* _EXERCISE TEXT_

--

Here we turn to that challenge by evaluating the options for energy sufficiency in terms of the upper bounds and just distribution of energy use. Previous research recognizes the relationships between energy use and human well-being that undergird this policy brief (Figure 1). Increasing levels of energy use demonstrate a point of saturation: while lower-to-medium levels of energy access are needed to sustain a high quality of life, this relationship weakens with increasing levels of energy use (Steinberger and Roberts, 2010; Burke, 2020). Recent studies similarly show that high degrees of human development are achievable with less energy consumption per capita than that of affluent societies, while increasing economic growth and income per capita beyond a threshold does not improve well-being and can degrade quality of life (Max-Neef, 1995; Niccolucci et al., 2007; Easterlin et al., 2010; Lawn and Clarke, 2010; Collste et al., 2021). These thresholds of affluence show that it is imperative to focus on qualitative rather than quantitative improvements to satisfy well-being while transitioning to a right-sized economy. Additional modeling of energy scenarios suggests that, lacking highly speculative substantial CO2 removal, policies are needed to reduce global energy consumption and enable degrowth among high-income economies (Diesendorf, 2022). There is a need, therefore, for comprehensive policies directly targeting the impacts of consumption of the world's wealthiest people and nations (Potocnik et al., 2018; Otto et al., 2019).
Figure 1. Human Development Index as related to energy use (gigajoules) per capita. Authors. Data sources: UNDP HDI and BP Statistical Review of World Energy.
This policy brief therefore aims to assess and propose energy sufficiency as a feasible and necessary policy response to negative interactions of SDG 7 when linked to the pursuit of unending economic growth. Due to the increasing yet often underacknowledged proliferation of policy options for energy sufficiency over the last two decades (see for example Toulouse et al., 2019; Gynther, 2021; Best et al., 2022; Eceee, 2022), this short report provides a timely and practical evaluation and prioritization of these diverse options from an ecological economic framework. Focusing SDG 7 on energy sufficiency implies a transformation of socio-economic systems toward post-growth ecological economic development, prioritizing quality of life within limits over unsustainable economic growth (Millward-Hopkins et al., 2020; Vogel et al., 2021), and involving a shift toward qualitative goals and outcomes (O'Neill et al., 2018; Fanning et al., 2020). Given that reductions of energy use are likely inevitable, focusing on limits as soon as possible will enable a better actions and responses (Potocnik et al., 2018). Thus, SDG 7 must directly address and redistribute excessive energy use among affluent people and societies; from energy excess to energy sufficiency for all.
Energy sufficiency policy options and implications
This section summarizes policy options for a comprehensive “sufficiency first” strategy (O'Neill et al., 2018; Best et al., 2022) as consistent with ecological economics prioritizing energy sufficiency within SDG 7 before energy efficiency and renewable energy. As energy sufficiency, like sufficiency more broadly, continues to gain interest among researchers and policy makers, it requires clarification regarding which of the varied and sometimes contradictory approaches to energy sufficiency is being proposed in a given case (Jørgensen et al., 2022; Jungell-Michelsson and Heikkurinen, 2022). Targeting interactions among SDGs, here we prioritize energy sufficiency as equitably limiting direct impacts of macro-scale energy use. Failing such an approach, business as usual leads to a distinctly undesirable and inequitable mode of imposing limits, as costs associated with acquisition and use of fossil fuels increase with depletion (Capellán-Pérez et al., 2014; Laherrère et al., 2022), an option emphatically rejected here. Several approaches to policy for energy sufficiency are reviewed, including targeting changes in behavior, in technologies, and in direct impacts. Following the goals of ecological economics, the section ties together combinations of policies for capping impact while achieving distributional fairness (Daly, 1992).

--

* _TASKS TO COMPLETE_
[A] In the energy sufficiency text, which data sources are named for Figure 1?
[B] The energy sufficiency text reviews several approaches to energy sufficiency policy. List every kind of change those approaches are said to target.
[C] Rewrite the part of the energy sufficiency text that opens with the words containing "Figure 1. Human" and closes with "of World Energy.", swapping "gigajoules" for "megajoules".

* _DATASET SECTION_
--

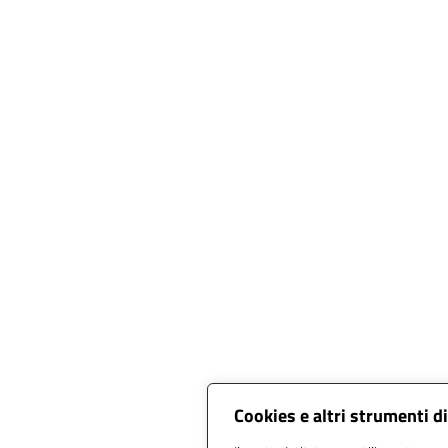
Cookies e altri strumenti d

--

* _ANSWERS FOR THE TASKS_
[A] UNDP HDI and BP Statistical Review of World Energy.

[B] Changes in behavior, changes in technologies, and changes in direct impacts.

[C]
Figure 1. Human Development Index as related to energy use (megajoules) per capita. Authors. Data sources: UNDP HDI and BP Statistical Review of World Energy.